READING PASSAGE:

········

1464. In its report for 1 August 2020 to 31 January 2021, the OHCHR expressed concern that on 6 March 2020 the “people’s council” of the “DPR” had amended the law on education, establishing Russian as the official language in educational institutions in territory they controlled. These changes were already in place for the 2020-2021 academic year. In June 2020 the same approach to the Russian language in educational institutions had been introduced in territory controlled by the “LPR” (A1047).
1465. According to the OHCHR, the further escalation of the armed conflict in February 2022 had deeply affected children and their right to education. Occupation of territories by Russian armed forces had led to changes in the type of education provided (B791-92, 795).
1466. Russian occupying authorities had begun approaching teachers and school administrators for their cooperation as early as April 2022. However, as the 2021-2022 school year was almost over, teachers had initially been allowed to continue teaching the Ukrainian curriculum, often via online classes due to the security situation (ibid.). However, in June 2022 the Russian Minister of Education had announced that at the start of the 2022‑2023 academic year, all schools in occupied territory of Ukraine would work according to Russian standards (B792).

········

INSTRUCTIONS:
1. Answer these questions using the report excerpt on education in occupied Ukrainian territory:
(a) On what date did the "people's council" of the "DPR" amend the law on education?
(b) In what month and year was the same approach to the Russian language introduced in territory controlled by the "LPR"?
(c) Who announced in June 2022 that schools in occupied territory would work according to Russian standards?
2. Copy the report excerpt on education in occupied Ukrainian territory from "1465. According to" up to and including "Russian standards (B792).", renaming "teachers" to "educators" at each occurrence.
3. Write the next paragraph of the report excerpt on education in occupied Ukrainian territory, beginning after its final sentence.
The listing that follows the report excerpt comes from a separate source.

SOURCE DATA:

········

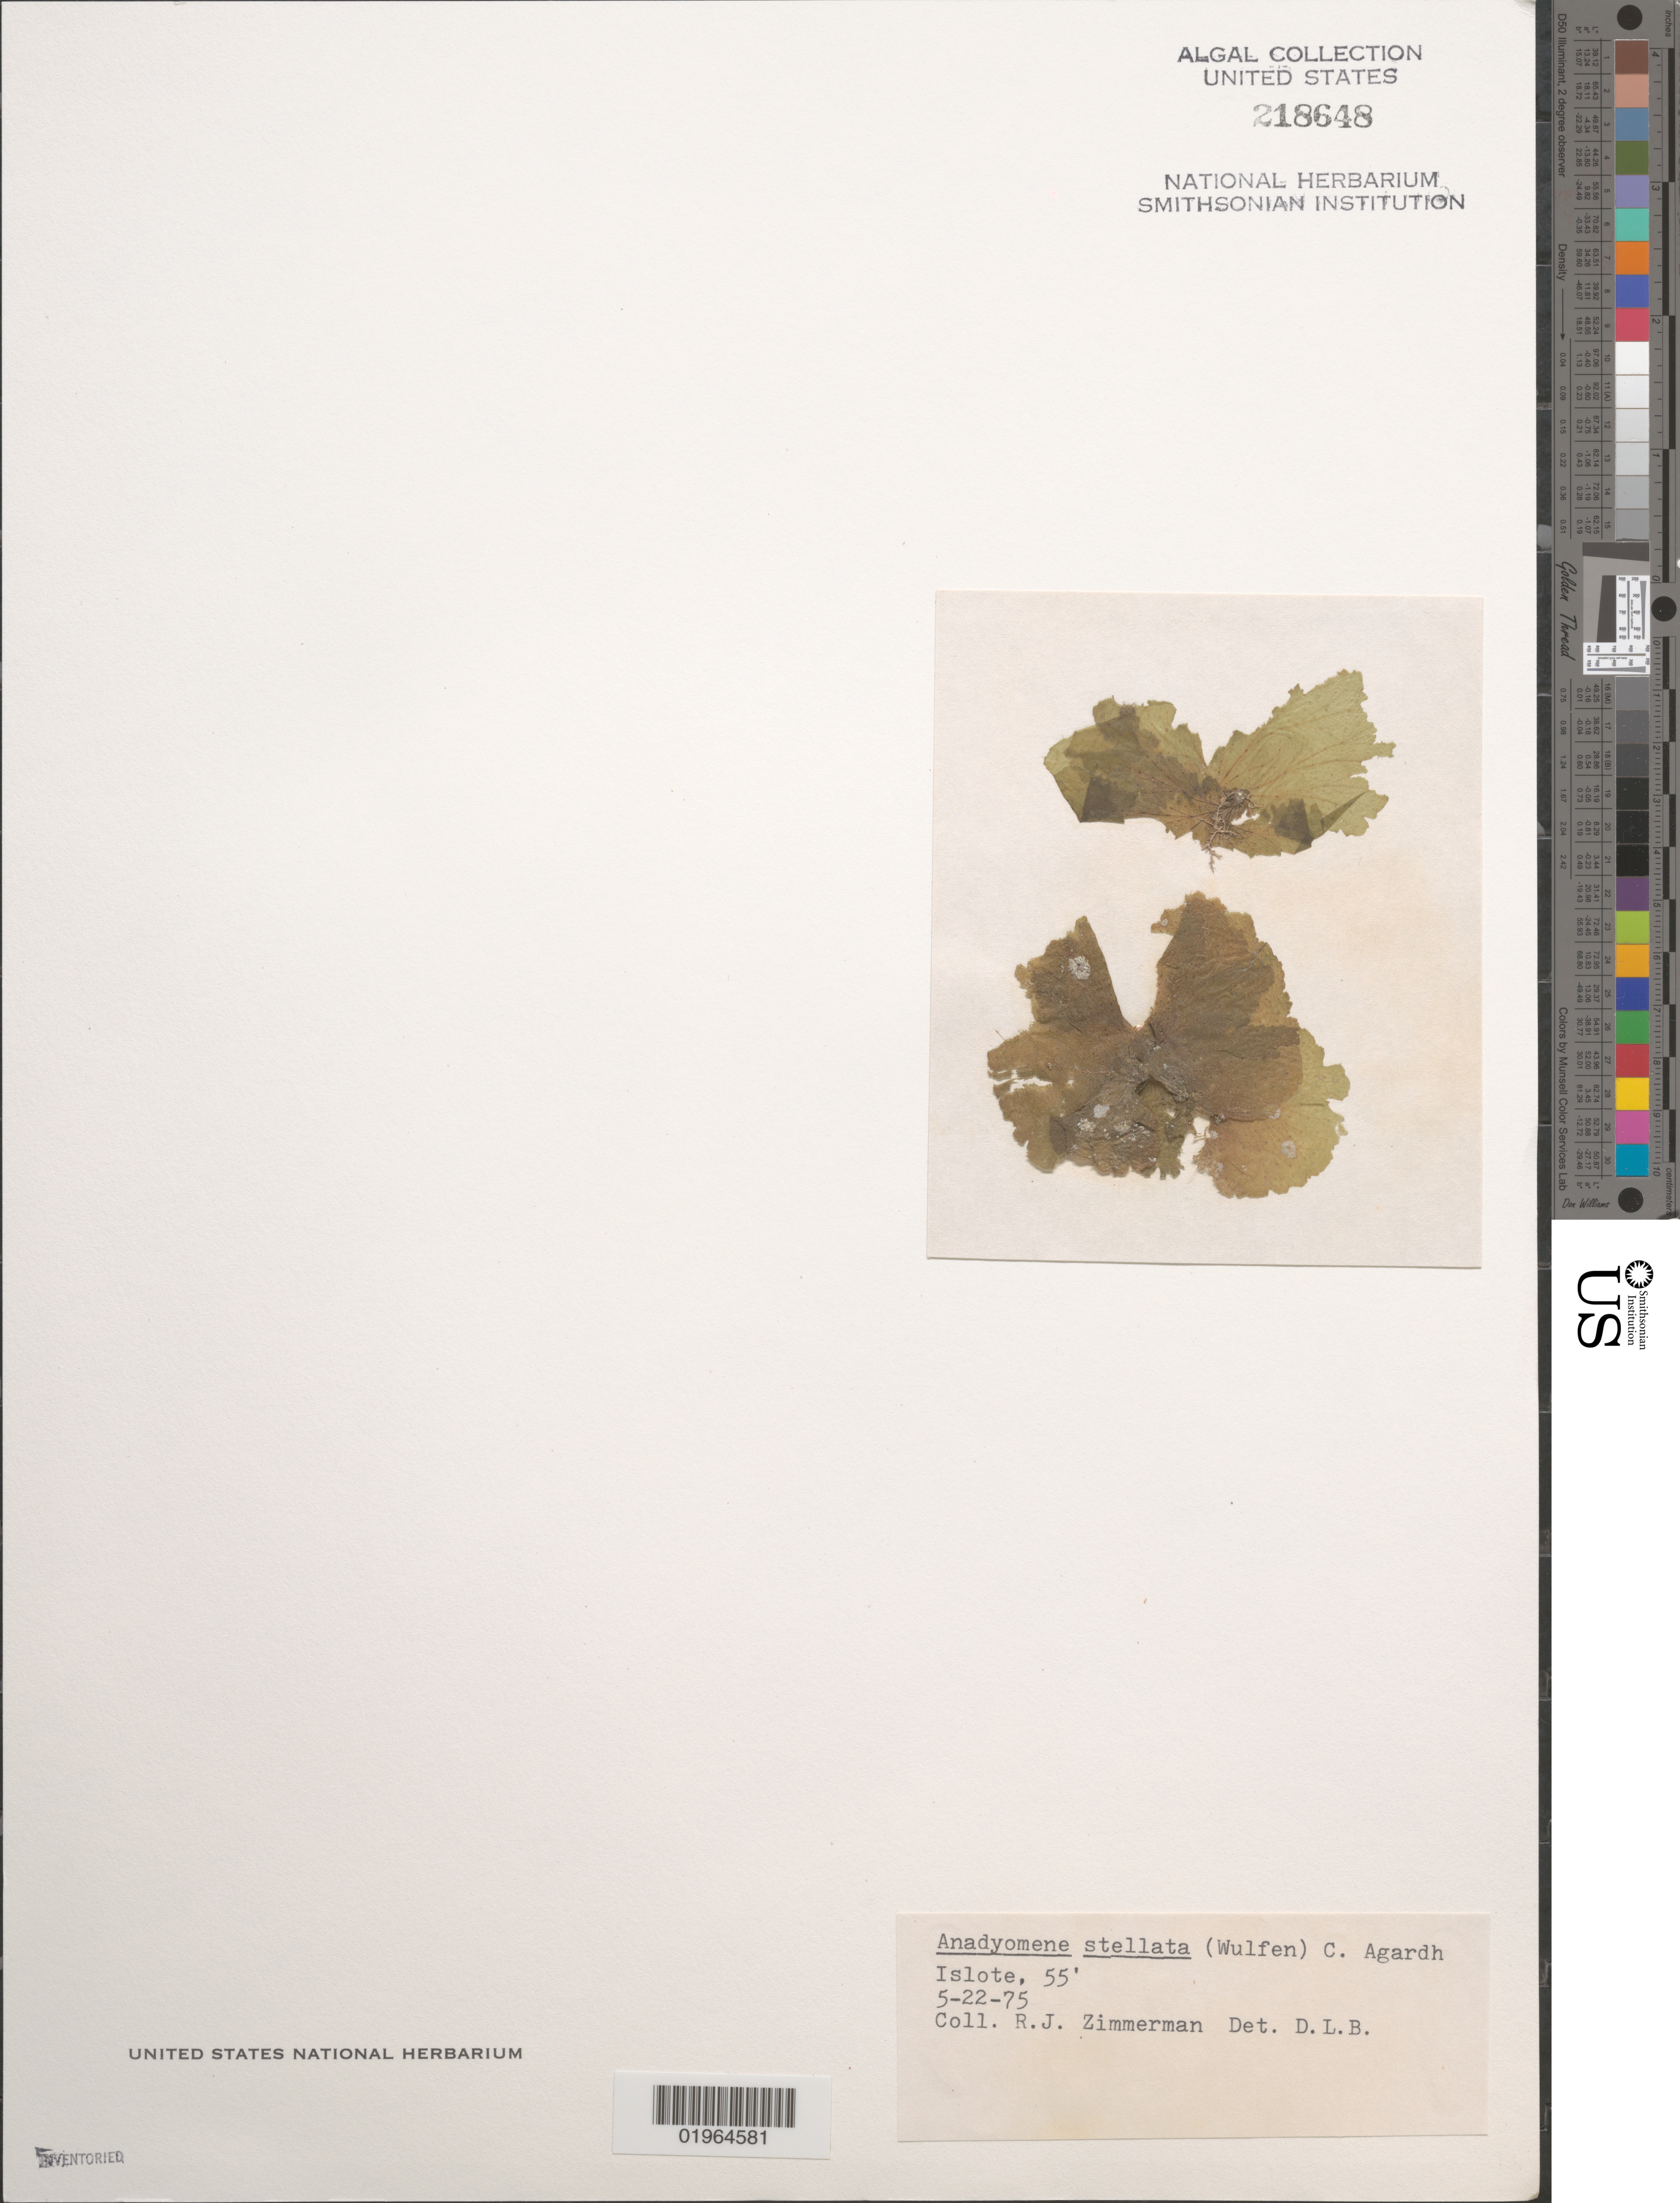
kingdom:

········

ANSWERS FOR THIS EXERCISE:
1.
(a) 6 March 2020
(b) June 2020
(c) The Russian Minister of Education

2.
1465. According to the OHCHR, the further escalation of the armed conflict in February 2022 had deeply affected children and their right to education. Occupation of territories by Russian armed forces had led to changes in the type of education provided (B791-92, 795).
1466. Russian occupying authorities had begun approaching educators and school administrators for their cooperation as early as April 2022. However, as the 2021-2022 school year was almost over, educators had initially been allowed to continue teaching the Ukrainian curriculum, often via online classes due to the security situation (ibid.). However, in June 2022 the Russian Minister of Education had announced that at the start of the 2022‑2023 academic year, all schools in occupied territory of Ukraine would work according to Russian standards (B792).

3.
1467. By September 2022 Russian armed forces and occupying authorities had instructed teachers and school administrators to switch to the Russian curriculum, to conduct classes in the Russian language, and to submit formal documents transferring educational facilities and employment contracts to the Russian education system (B791). Despite initial promises by the Russian deputy Minister of Education in early August 2022 that the Ukrainian language could be used for teaching the Russian curriculum, on 12 August 2022 Russia’s Ministry of Education stated that the language of instruction in occupied Ukraine would be Russian, with schools outside the “DPR” and the “LPR” given the option of teaching classes in Ukrainian only as a “native language” or as an “optional” language for a few hours per week. In late August and early September 2022, the authorities in occupied areas of the Zaporizhzhia and Kherson regions had decided that schools would teach at most three hours of Ukrainian language per week. Before the start of the school year in September 2022, Russia’s Ministry of Education reportedly shipped 5 million Russian textbooks to Ukraine, and Russian regional authorities had sent another 2.5 million textbooks. Teachers from several regular Ukrainian schools confirmed to HRW that Russian textbooks had arrived during the occupation (B1794).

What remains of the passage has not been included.